Records to use:

------------------------------------------------------------

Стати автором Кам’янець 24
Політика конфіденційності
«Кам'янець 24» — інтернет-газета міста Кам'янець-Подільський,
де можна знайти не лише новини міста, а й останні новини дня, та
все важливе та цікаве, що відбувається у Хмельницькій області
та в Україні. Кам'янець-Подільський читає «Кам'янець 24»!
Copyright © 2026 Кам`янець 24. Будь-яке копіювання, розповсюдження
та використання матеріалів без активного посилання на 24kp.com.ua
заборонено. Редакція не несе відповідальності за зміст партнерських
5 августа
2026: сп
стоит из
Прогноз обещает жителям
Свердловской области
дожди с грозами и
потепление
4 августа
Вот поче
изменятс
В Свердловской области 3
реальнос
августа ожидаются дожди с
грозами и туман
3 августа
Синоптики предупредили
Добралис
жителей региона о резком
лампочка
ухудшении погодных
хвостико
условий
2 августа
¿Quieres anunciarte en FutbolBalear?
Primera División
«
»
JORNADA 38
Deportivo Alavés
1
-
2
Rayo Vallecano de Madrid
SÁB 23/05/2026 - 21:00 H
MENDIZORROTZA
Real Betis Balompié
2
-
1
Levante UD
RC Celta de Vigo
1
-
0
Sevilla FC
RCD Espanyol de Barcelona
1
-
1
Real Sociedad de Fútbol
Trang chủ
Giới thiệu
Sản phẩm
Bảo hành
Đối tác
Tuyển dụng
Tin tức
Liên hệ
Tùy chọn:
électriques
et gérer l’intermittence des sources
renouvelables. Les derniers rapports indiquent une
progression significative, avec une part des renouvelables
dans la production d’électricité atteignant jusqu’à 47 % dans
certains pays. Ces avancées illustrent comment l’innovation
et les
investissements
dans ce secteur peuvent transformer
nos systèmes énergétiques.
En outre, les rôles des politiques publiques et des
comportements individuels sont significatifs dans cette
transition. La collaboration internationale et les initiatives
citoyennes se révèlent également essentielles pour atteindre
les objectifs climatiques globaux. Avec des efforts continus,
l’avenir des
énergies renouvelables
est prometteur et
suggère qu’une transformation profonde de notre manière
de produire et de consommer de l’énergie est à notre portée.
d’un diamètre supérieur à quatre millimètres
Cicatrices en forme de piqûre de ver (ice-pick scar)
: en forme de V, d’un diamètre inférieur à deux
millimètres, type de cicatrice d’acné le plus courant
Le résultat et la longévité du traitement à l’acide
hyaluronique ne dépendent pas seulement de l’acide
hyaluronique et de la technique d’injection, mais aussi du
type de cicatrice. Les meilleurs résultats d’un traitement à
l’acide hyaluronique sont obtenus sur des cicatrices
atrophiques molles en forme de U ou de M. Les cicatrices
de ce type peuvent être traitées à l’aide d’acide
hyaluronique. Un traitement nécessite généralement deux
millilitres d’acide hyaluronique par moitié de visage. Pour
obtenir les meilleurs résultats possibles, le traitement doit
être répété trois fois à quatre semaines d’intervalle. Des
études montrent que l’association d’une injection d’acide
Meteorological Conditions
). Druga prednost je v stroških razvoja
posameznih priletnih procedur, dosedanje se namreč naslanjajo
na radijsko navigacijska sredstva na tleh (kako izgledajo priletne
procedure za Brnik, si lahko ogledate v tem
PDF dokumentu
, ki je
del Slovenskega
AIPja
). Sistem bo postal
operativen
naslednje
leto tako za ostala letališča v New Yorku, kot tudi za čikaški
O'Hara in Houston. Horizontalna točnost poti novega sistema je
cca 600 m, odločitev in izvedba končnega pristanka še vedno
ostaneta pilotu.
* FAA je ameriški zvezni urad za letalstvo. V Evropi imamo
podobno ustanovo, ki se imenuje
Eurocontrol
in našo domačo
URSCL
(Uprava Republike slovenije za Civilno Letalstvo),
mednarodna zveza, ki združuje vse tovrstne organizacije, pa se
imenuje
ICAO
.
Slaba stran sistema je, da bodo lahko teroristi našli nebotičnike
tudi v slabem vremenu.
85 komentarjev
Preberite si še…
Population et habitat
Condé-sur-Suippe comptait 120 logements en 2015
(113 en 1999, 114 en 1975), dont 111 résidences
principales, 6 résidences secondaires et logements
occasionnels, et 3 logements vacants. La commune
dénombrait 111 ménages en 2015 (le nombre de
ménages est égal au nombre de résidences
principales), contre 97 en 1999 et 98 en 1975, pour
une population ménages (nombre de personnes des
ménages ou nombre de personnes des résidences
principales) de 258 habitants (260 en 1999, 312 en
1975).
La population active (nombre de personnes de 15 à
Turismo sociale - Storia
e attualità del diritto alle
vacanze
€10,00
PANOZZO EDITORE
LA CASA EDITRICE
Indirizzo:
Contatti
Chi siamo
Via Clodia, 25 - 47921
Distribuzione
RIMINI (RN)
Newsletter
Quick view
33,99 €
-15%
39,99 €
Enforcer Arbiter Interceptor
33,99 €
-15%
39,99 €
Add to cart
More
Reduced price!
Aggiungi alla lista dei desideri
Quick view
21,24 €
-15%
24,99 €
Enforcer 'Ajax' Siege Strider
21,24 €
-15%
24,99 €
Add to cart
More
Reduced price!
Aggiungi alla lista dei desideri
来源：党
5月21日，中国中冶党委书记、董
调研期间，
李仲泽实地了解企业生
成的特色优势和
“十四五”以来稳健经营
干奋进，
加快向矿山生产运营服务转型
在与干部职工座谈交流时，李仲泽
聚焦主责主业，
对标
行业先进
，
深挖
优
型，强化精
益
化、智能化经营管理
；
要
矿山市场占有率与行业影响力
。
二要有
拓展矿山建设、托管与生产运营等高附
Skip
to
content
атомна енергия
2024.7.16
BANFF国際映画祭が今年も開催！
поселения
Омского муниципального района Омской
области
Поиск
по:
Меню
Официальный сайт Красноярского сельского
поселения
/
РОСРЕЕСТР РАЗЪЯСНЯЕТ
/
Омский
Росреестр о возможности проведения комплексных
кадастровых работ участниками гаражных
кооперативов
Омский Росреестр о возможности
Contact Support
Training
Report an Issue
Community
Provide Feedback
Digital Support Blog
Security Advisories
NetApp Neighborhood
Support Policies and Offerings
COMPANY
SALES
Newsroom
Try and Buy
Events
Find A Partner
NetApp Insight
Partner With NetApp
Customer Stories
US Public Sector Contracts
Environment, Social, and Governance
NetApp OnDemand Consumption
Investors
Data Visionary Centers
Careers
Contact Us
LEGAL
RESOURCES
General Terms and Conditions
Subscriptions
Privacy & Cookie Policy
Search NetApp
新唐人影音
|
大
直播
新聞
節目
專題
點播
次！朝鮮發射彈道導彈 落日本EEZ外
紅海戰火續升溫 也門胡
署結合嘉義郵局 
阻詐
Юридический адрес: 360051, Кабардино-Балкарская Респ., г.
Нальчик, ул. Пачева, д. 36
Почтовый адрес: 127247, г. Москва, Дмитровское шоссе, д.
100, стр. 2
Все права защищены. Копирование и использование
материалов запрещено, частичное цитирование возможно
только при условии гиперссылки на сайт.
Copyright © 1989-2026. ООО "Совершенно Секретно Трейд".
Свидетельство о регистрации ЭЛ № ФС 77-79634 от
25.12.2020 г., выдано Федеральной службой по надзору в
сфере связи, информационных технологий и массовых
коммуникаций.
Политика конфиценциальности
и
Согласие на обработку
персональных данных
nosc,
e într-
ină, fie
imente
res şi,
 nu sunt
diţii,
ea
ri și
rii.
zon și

------------------------------------------------------------

Problem description: Whenever a line above has the word "millimètres" in it, copy that line.

Your solution:
d’un diamètre supérieur à quatre millimètres
millimètres, type de cicatrice d’acné le plus courant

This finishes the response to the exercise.